**Problem statement:** Reproduce each entry below verbatim.
*** Records provided Section Begins ***
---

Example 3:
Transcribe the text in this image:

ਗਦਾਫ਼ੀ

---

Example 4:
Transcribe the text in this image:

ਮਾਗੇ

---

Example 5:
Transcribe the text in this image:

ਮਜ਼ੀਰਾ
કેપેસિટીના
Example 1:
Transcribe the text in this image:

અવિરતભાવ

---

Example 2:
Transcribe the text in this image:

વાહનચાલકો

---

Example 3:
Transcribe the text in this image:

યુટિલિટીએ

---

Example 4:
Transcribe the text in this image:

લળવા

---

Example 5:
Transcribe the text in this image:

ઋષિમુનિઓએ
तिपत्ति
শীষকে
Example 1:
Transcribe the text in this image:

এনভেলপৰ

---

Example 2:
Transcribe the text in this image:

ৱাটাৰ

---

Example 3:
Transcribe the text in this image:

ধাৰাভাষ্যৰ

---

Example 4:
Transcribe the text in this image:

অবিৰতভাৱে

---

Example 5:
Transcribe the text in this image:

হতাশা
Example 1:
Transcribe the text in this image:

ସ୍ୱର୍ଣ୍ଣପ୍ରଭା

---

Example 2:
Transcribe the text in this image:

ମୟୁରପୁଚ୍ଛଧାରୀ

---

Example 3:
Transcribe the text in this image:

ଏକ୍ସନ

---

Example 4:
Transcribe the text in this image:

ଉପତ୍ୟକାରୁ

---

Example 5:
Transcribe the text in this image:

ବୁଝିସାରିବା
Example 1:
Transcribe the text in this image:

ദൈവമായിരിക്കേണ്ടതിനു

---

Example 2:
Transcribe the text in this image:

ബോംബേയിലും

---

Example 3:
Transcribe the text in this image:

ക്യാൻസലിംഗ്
*** Records provided Section Ends ***
**Your solution:**
---

Example 3:
Transcribe the text in this image:

ਗਦਾਫ਼ੀ

---

Example 4:
Transcribe the text in this image:

ਮਾਗੇ

---

Example 5:
Transcribe the text in this image:

ਮਜ਼ੀਰਾ
કેપેસિટીના
Example 1:
Transcribe the text in this image:

અવિરતભાવ

---

Example 2:
Transcribe the text in this image:

વાહનચાલકો

---

Example 3:
Transcribe the text in this image:

યુટિલિટીએ

---

Example 4:
Transcribe the text in this image:

લળવા

---

Example 5:
Transcribe the text in this image:

ઋષિમુનિઓએ
तिपत्ति
শীষকে
Example 1:
Transcribe the text in this image:

এনভেলপৰ

---

Example 2:
Transcribe the text in this image:

ৱাটাৰ

---

Example 3:
Transcribe the text in this image:

ধাৰাভাষ্যৰ

---

Example 4:
Transcribe the text in this image:

অবিৰতভাৱে

---

Example 5:
Transcribe the text in this image:

হতাশা
Example 1:
Transcribe the text in this image:

ସ୍ୱର୍ଣ୍ଣପ୍ରଭା

---

Example 2:
Transcribe the text in this image:

ମୟୁରପୁଚ୍ଛଧାରୀ

---

Example 3:
Transcribe the text in this image:

ଏକ୍ସନ

---

Example 4:
Transcribe the text in this image:

ଉପତ୍ୟକାରୁ

---

Example 5:
Transcribe the text in this image:

ବୁଝିସାରିବା
Example 1:
Transcribe the text in this image:

ദൈവമായിരിക്കേണ്ടതിനു

---

Example 2:
Transcribe the text in this image:

ബോംബേയിലും

---

Example 3:
Transcribe the text in this image:

ക്യാൻസലിംഗ്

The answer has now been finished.